Thursday, November 20, 2014

Costa Rica prohibited by law to participate in any war

Without that official history further clarification about the participation or the distance that took Costa Rica in the wars of its central American neighbors in the eighties, the neutrality of the State to all armed conflicts has been elevated to the rank of law this month in a country that it takes 65 years without an army. A plus sign in the Costa Rican pacifist image.

The Legislative Assembly has voted a law that declares peace as "a fundamental human right" and that orders apply the "perpetual neutrality, active and not in armed conflicts between and within States", in line with the statement issued 31 years ago by President Luis Alberto Monge, questionable because he blames have opened the Costa Rican territory to the Nicaraguan Contras, the forces funded by the Government of Ronald Reagan against the Sandinistas. Central America was then at the late stage of the Cold War.
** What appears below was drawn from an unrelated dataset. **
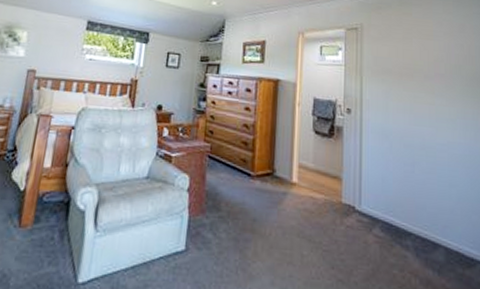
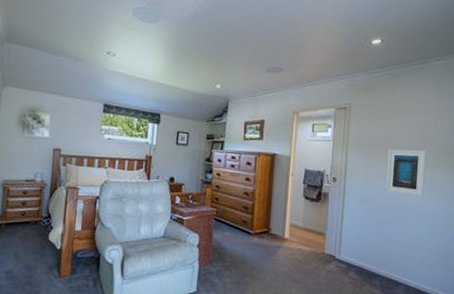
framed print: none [409,76,456,133] -> present [385,149,426,196]

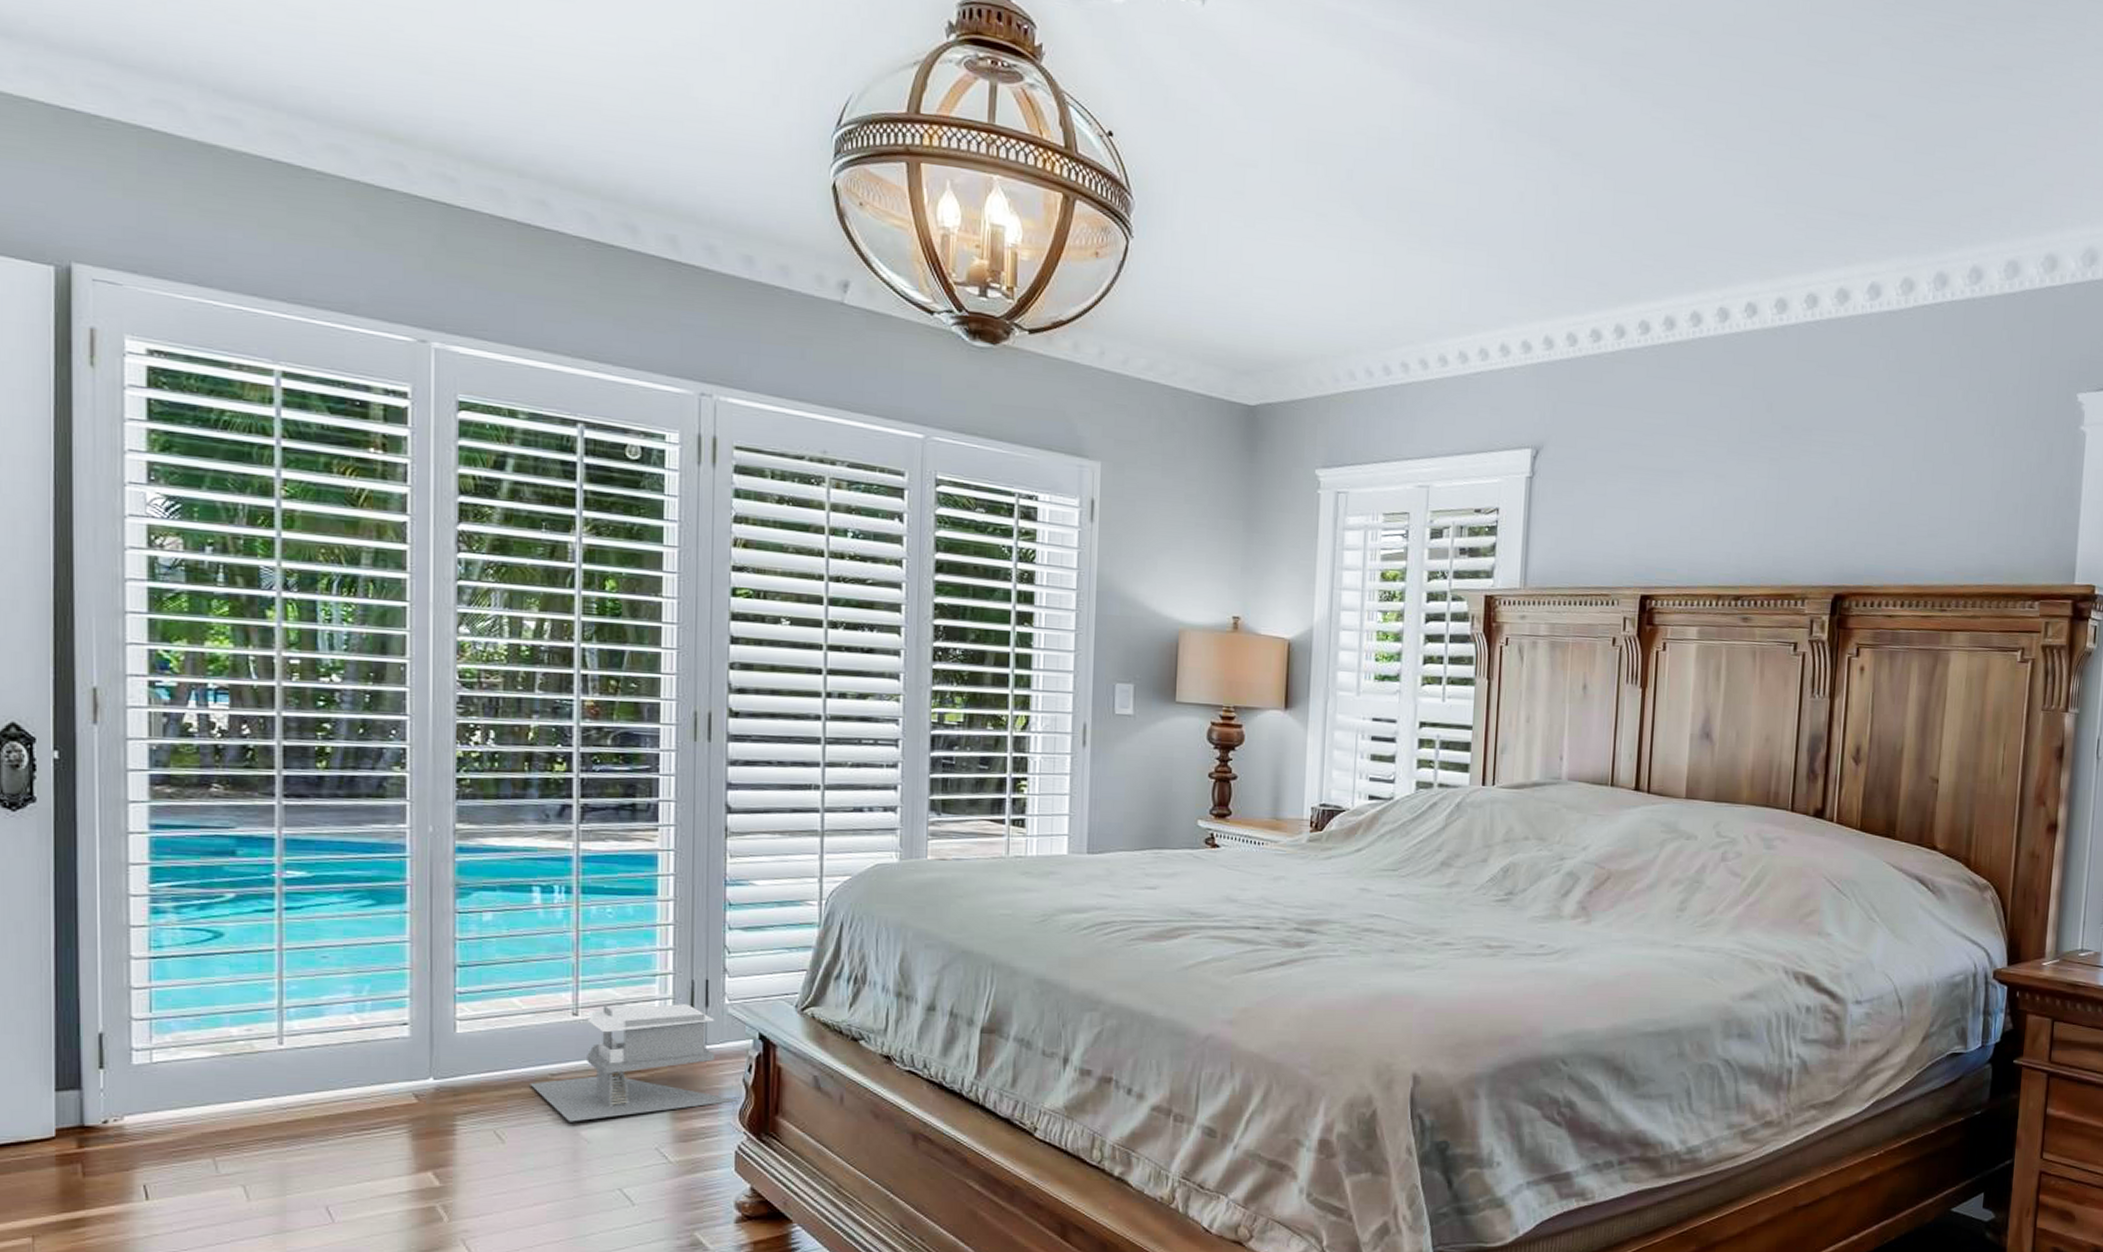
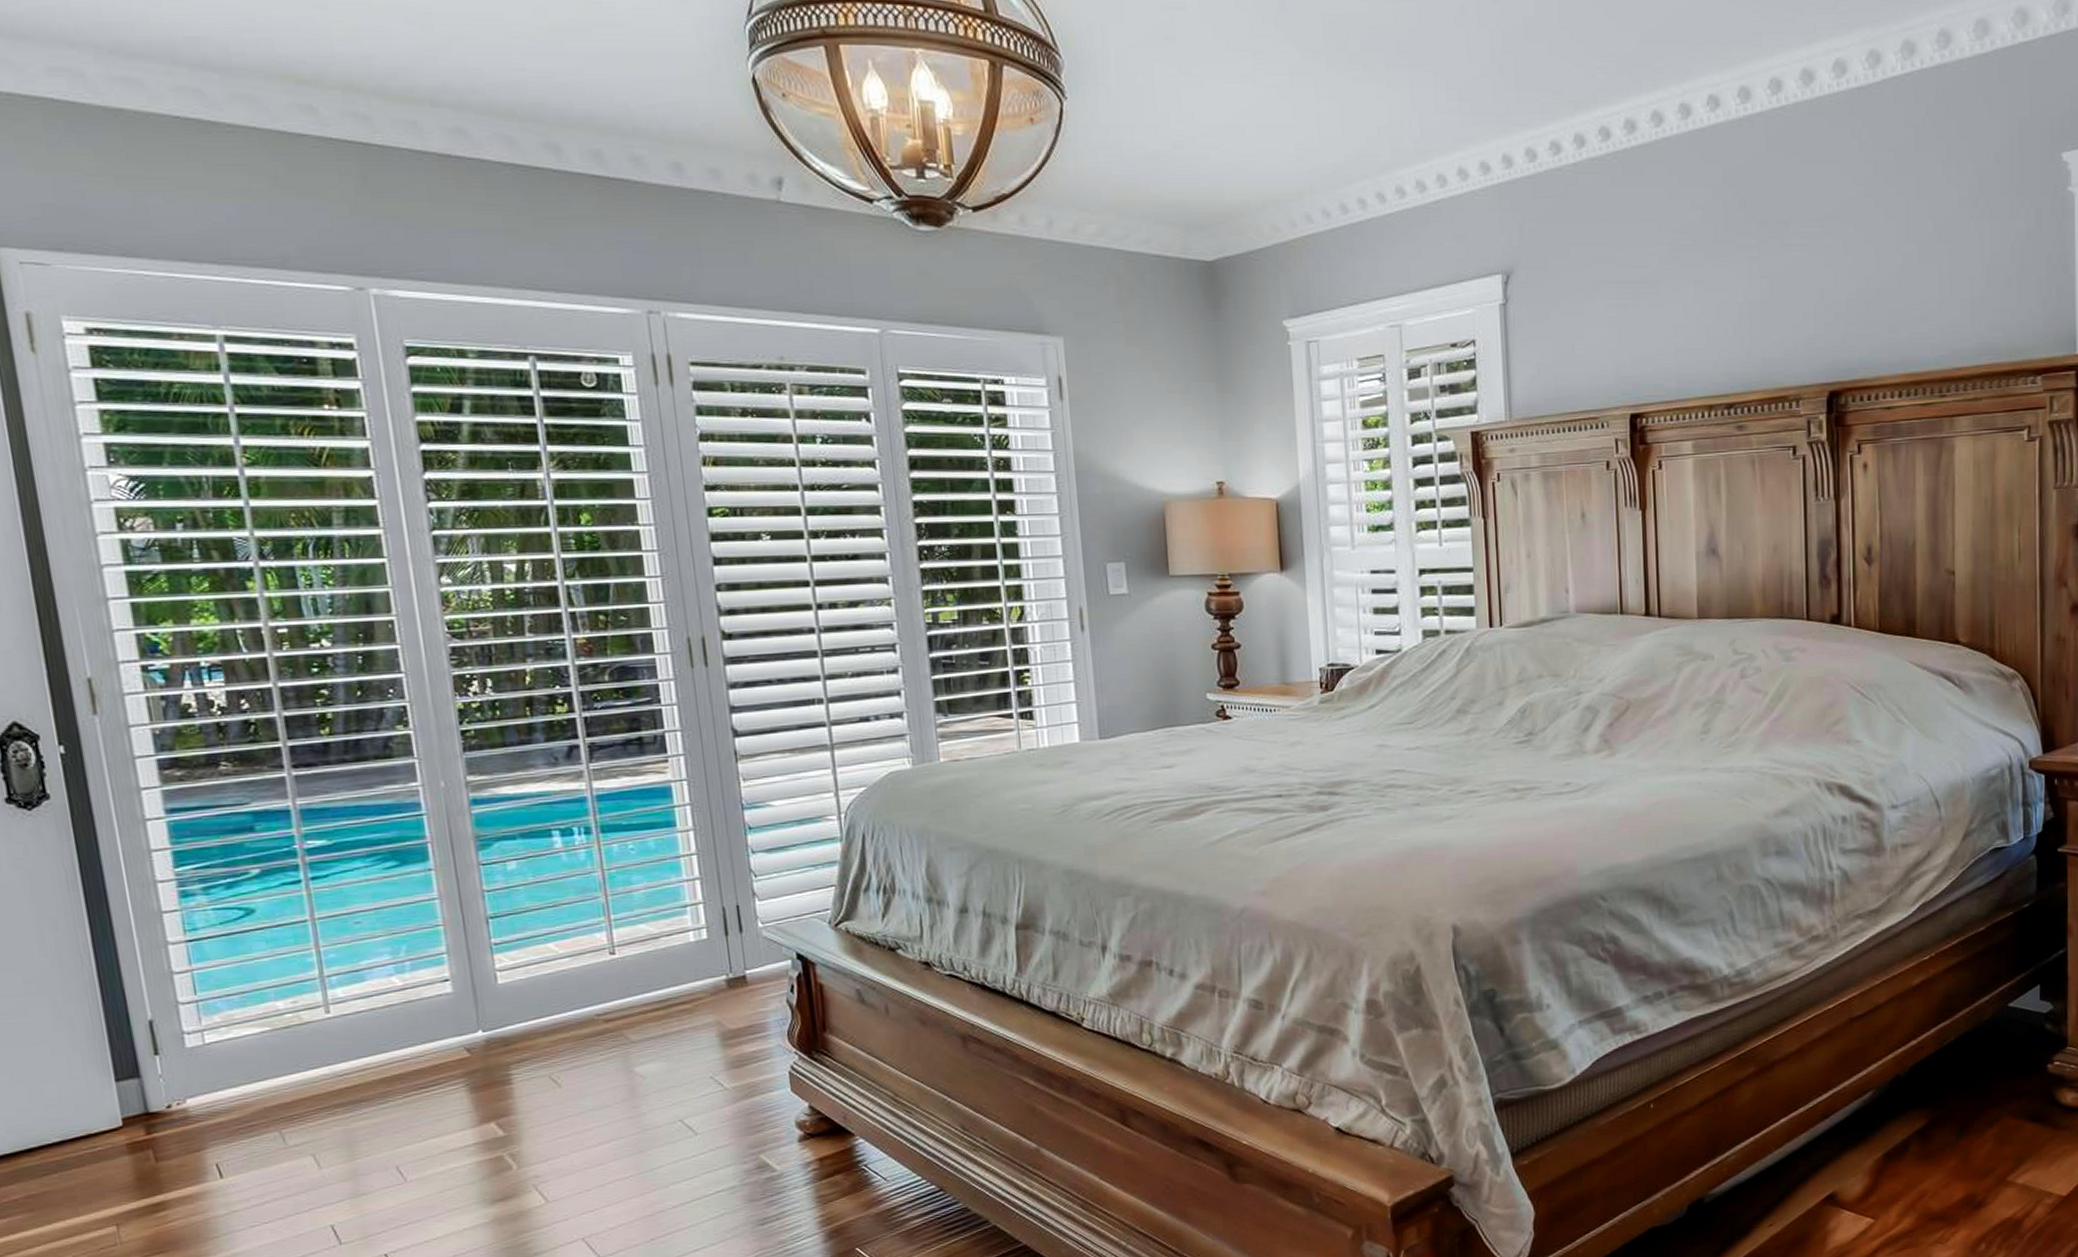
architectural model: present [530,1004,739,1122] -> none [577,932,786,1060]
Did not want to do more retrospectives, but already much has been said and written. Your web site still exhibits the criticism: "had an agreement that existed between the governments of don Luis Alberto and Ronald Reagan, through which facilitated the use of the national territory to allow Against operate from Costa Rica. It is operated from an airport in Potrero Grande, Guanacaste, and had been installed radar and clandestine hospitals to care for the wounded of the against. This is all done on the backs of the Costa Rican people and of the international community. From national territory was supplied to the Against with food, weapons and medicines, while proclaiming to the world the 'neutrality'.

The spirit of Monge, 88-year-old, sick and almost alien to the political debate, is invoked in the law passed three weeks before celebrating the 66 anniversary of the abolition of unilateral army, by decision of the then-ruling José Figueres Ferrer. Although the decision took their rims and its political expediency (recently finished the Civil War of 1948), became over the years in a milestone of the pacifism of Costa Rica, that he decided to leave its internal security in the hands of the civilian police (14,000 agents at present) and his defense in international law.

"This law is a reflection of the trait historical, cultural and social of a country that abolished the death penalty in the nineteenth century, which abolished its army in half of the twentieth century, who opted for the perpetual neutrality in 1983 (with Monge) and that in the year 87 was recognized for its leading role in the Central American peace process, with the Nobel Prize to Oscar Arias," said Congressman Rolando Gonzalez, of the opposition PLN, aware of being exalting two opposing positions.